The computer transforms the spoken Japanese into its written equivalent, which is translated into written English and sent to another part of the computer that generates English speech.
Tomita has also devised a program that translates written English or Japanese into written English, Japanese or German. A hypothetical exchange between a doctor and patient--"I have a headache” and “Take two aspirins"--is typed into the computer, and the translation appears within seconds.
Like Sphinx, Tomita’s 1,000-word systems consider context.
He hopes to increase the programs’ vocabularies and eventually expand them to conversation used in making hotel reservations and registering for conferences. His work is funded, in part, by IBM Corp. of Tokyo.
“We need to pick some domain where it’s very, very defined, always clear what you’re talking about,” he said.
The need for translating systems is considerable, especially for those not fluent in English, according to Tomita, who counts himself in that category.
There are more than 3,000 world languages and dialects, said Jaime Carbonell, director of the Center for Machine Translation.
90% Don’t Speak English
“Americans don’t seem to be aware of the fact that maybe 90% of the world population doesn’t speak English at all,” Tomita said. “But everywhere you go, there is somebody who can speak English.”

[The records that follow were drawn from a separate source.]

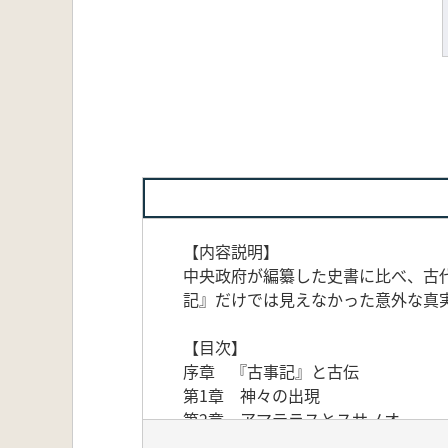
【内容説明】
中央政府が編纂した史書に比べ、古
記』だけでは見えなかった意外な真
【目次】
序章 『古事記』と古伝
第1章 神々の出現
第2章 アマテラスとスサノオ
第3章 国つ神の登場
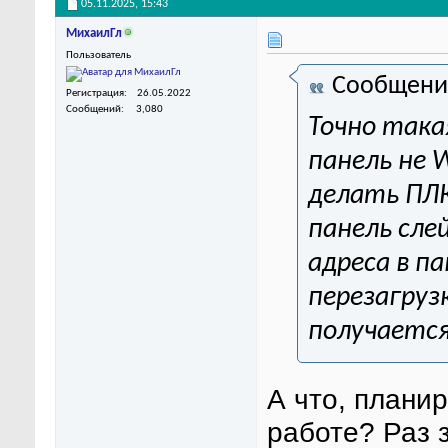
05.11.2025,
15:43
МихаилГл
Пользователь
Сообщени
Регистрация
26.05.2022
Сообщений
3,080
Точно така
панель не W
делать ПЛК
панель слей
адреcа в п
перезагруз
получается
А что, планир
работе? Раз з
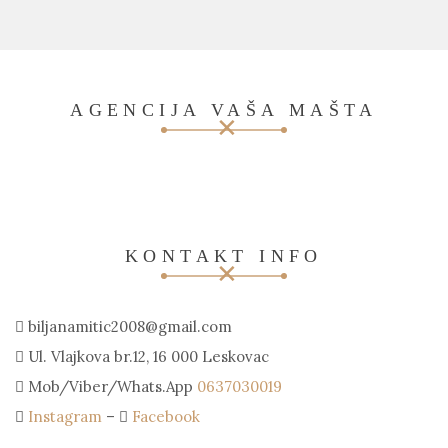
AGENCIJA VAŠA MAŠTA
KONTAKT INFO
biljanamitic2008@gmail.com
Ul. Vlajkova br.12, 16 000 Leskovac
Mob/Viber/Whats.App
0637030019
Instagram
–
Facebook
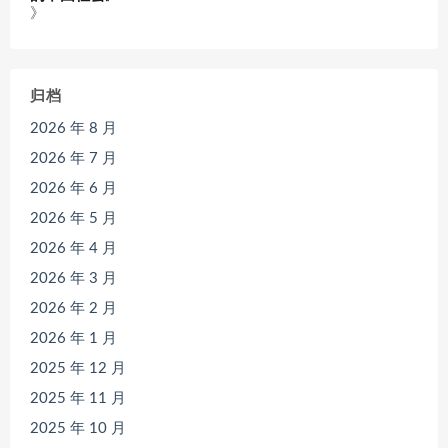
》
归档
2026 年 8 月
2026 年 7 月
2026 年 6 月
2026 年 5 月
2026 年 4 月
2026 年 3 月
2026 年 2 月
2026 年 1 月
2025 年 12 月
2025 年 11 月
2025 年 10 月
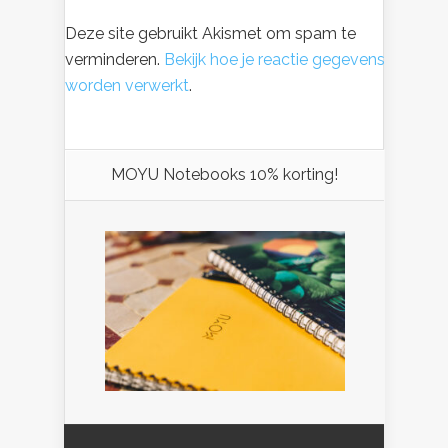
Deze site gebruikt Akismet om spam te
verminderen.
Bekijk hoe je reactie gegevens
worden verwerkt
.
MOYU Notebooks 10% korting!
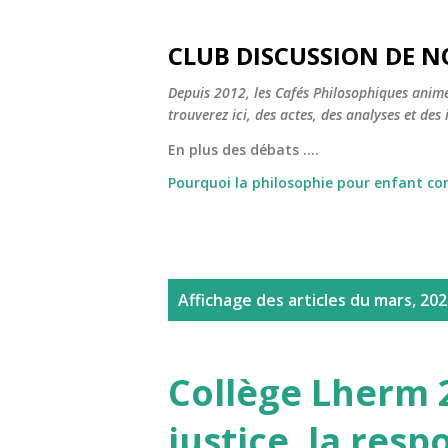
CLUB DISCUSSION DE N
Depuis 2012, les Cafés Philosophiques animé
trouverez ici, des actes, des analyses et des i
En plus des débats ....
Pourquoi la philosophie pour enfant c
A
Affichage des articles du mars, 20
r
t
Collège Lherm 2
i
justice, la resp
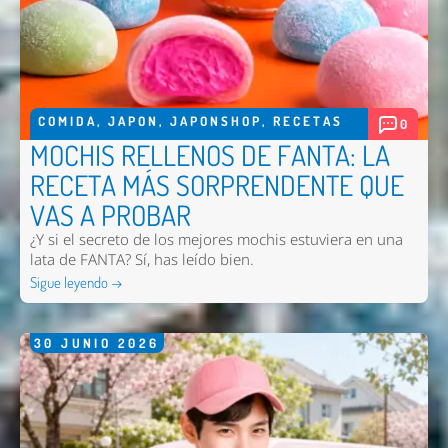
COMIDA
,
JAPON
,
JAPONSHOP
,
RECETAS
0
MOCHIS RELLENOS DE FANTA: LA
RECETA MÁS SORPRENDENTE QUE
VAS A PROBAR
¿Y si el secreto de los mejores mochis estuviera en una
lata de FANTA? Sí, has leído bien.
Sigue leyendo →
30
JUNIO
2026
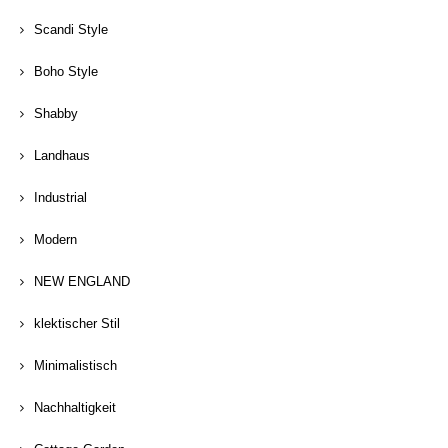
Scandi Style
Boho Style
Shabby
Landhaus
Industrial
Modern
NEW ENGLAND
klektischer Stil
Minimalistisch
Nachhaltigkeit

Because of that smugness and sense of superiority as well as insufficient funding, machine translation has received scant attention in the United States since the 1960s, experts say. Most work has been in Europe and Japan.
“The man on the street may or may not directly benefit from a machine-translation system,” Wulf said. “On the other hand, he may benefit indirectly from American scientists’ being able to interact better with the Russian or the Japanese or the French scientists.”